初読は10年以上前だったと思うが、当時は「メタファー」が理解できていなかったということが(恥ずかしながら)よく分かった。やたらにメタファーという言葉が出てくるので、少々しつこいなくらいに思っていた。もちろんメタファー=比喩だということは分かっていたのだけど、この物語全体がメタファーで包まれている、作中の言葉を借りればメタフォリカルな作品なのだというところが理解できていなかった。佐伯さんはお母さんかもしれないし、さくらはお姉さん、カフカ少年は佐伯さんの15歳の頃の恋人に少しだけ似ていて、という様々なメタファーが重層的に作品全体に漂っている。

ただ、改めて読み直してみても、15歳の佐伯さんが部屋に現れる場面や、(『世界の終わりとハードボイルドワンダーランド』とも共通する)森の奥の村の場面、兵隊が出てくる場面は、幻想的で夢の中にいるようで、読んでいるうちに眠くなってきてしまう(笑)。当時の自分は集中力がなかったからな。と思って読み返してみたら、やっぱりちょっと眠くなる。的確な情景描写というか、夢の中を漂っているような表現としてはかなり成功していると言えるのか。

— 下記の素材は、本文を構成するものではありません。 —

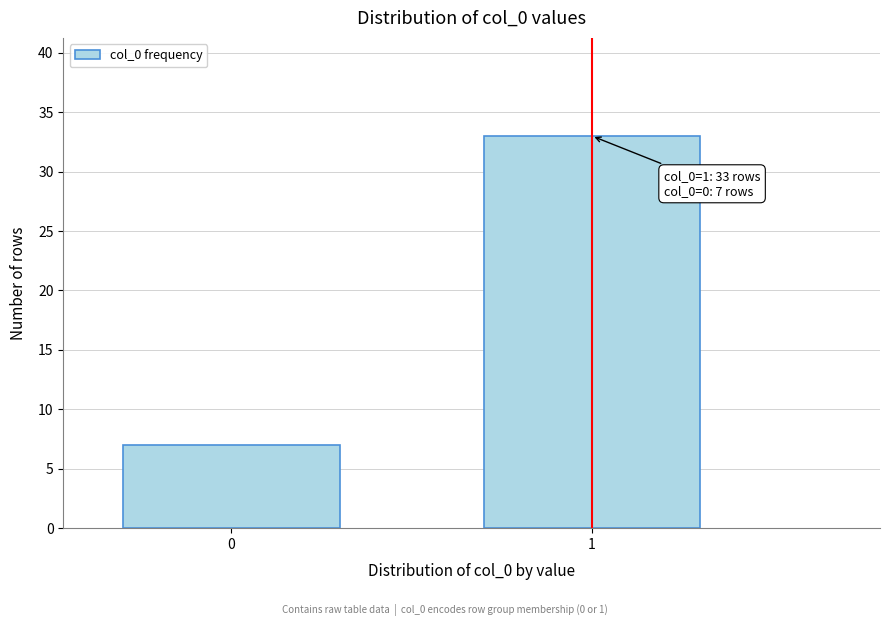

Reading left to right, extract all data points from this chart.

7	33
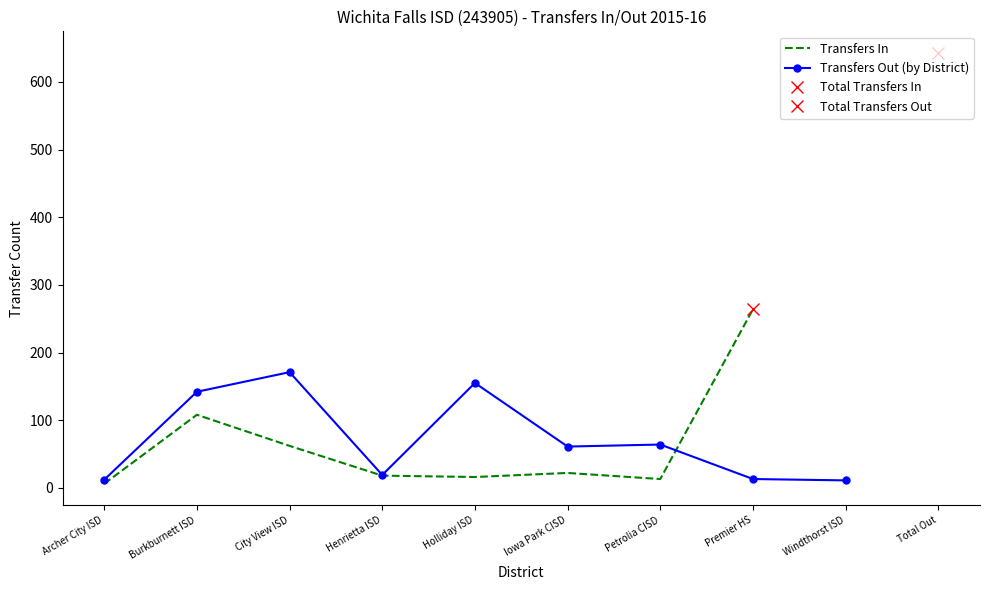

What is the difference between the maximum and minimum values?

258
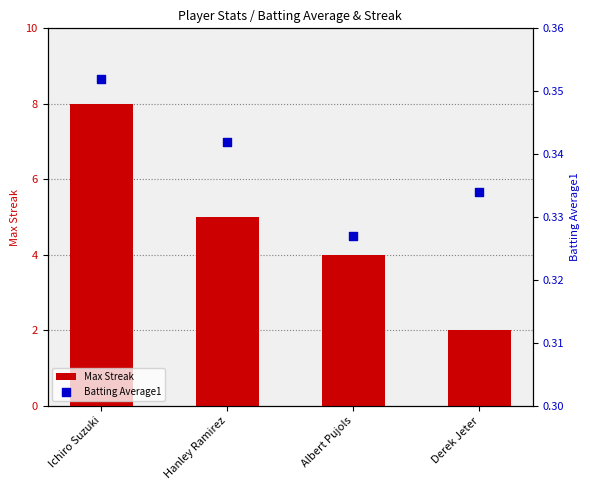

Is the value of Batting Average1 at Hanley Ramirez greater than the value of Max Streak at Hanley Ramirez?

No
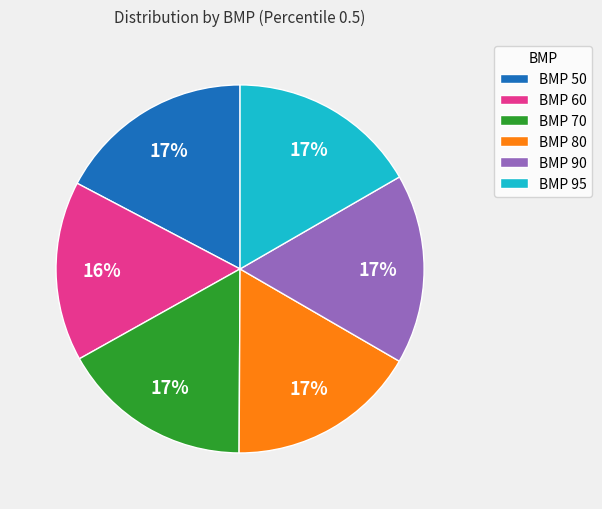

Does BMP 70 represent more than half of the total?

No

作中の人物では大島さんが一番好きだ。大島さんは同性愛者で、女性だけど見た目は男性で、血友病のため病院から離れた場所に住むことができないので、地元から出ることができない。服の趣味が良くて、クラシック音楽をかけながらマツダのロードスターを運転する。恐らく、その性的嗜好性や持病によってマイノリティーとしてこれまでの人生を送ってきたことから、大島さんは自分の哲学をメキメキと鍛え上げる宿命だったのだろう。そして、その自分の思想を他者へロジカルに説明することができる。とても凛としている。そして、マイノリティーだからこその寛容さや優しさに溢れている。誰にでも、という表面的なものではないが。

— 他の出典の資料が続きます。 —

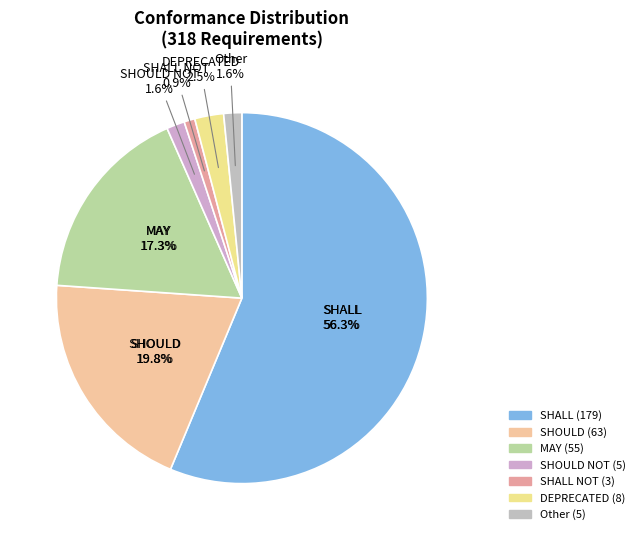

Which slice is the largest?

SHALL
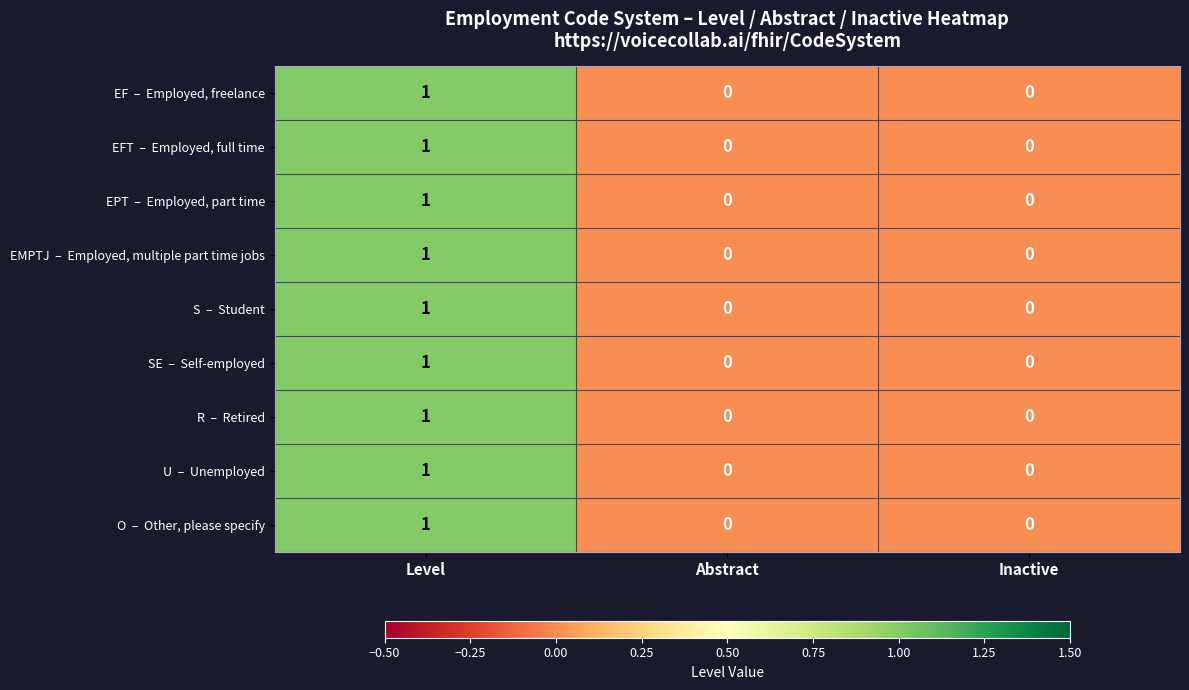

How many series are shown in this chart?

9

ナカタさんと星野青年のパートは、村上作品のなかでも一番といっていいほどアットホームというか、くだけた会話が多く、初読のときも現在でも、ホッと一息つける安心感のあるパートだ。なかでも、星野青年が喫茶店で大公トリオの演奏を聴く場面が好きだ。村上春樹が音楽について語るとき、どうしてもその音楽を聴かずにはいられなくなってしまう。そうして、僕は当時タワーレコードで大公トリオのCDを購入したわけだが、今では聴きたいと思えばサブスクリプションで検索してすぐに聴くことができる。作中に出てくる音楽を次々に聴きながら作品を読むなんて、とても贅沢なことができてしまう。便利な時代だ。

舞台が四国、高松というのも何となく雰囲気があって好きなポイントです。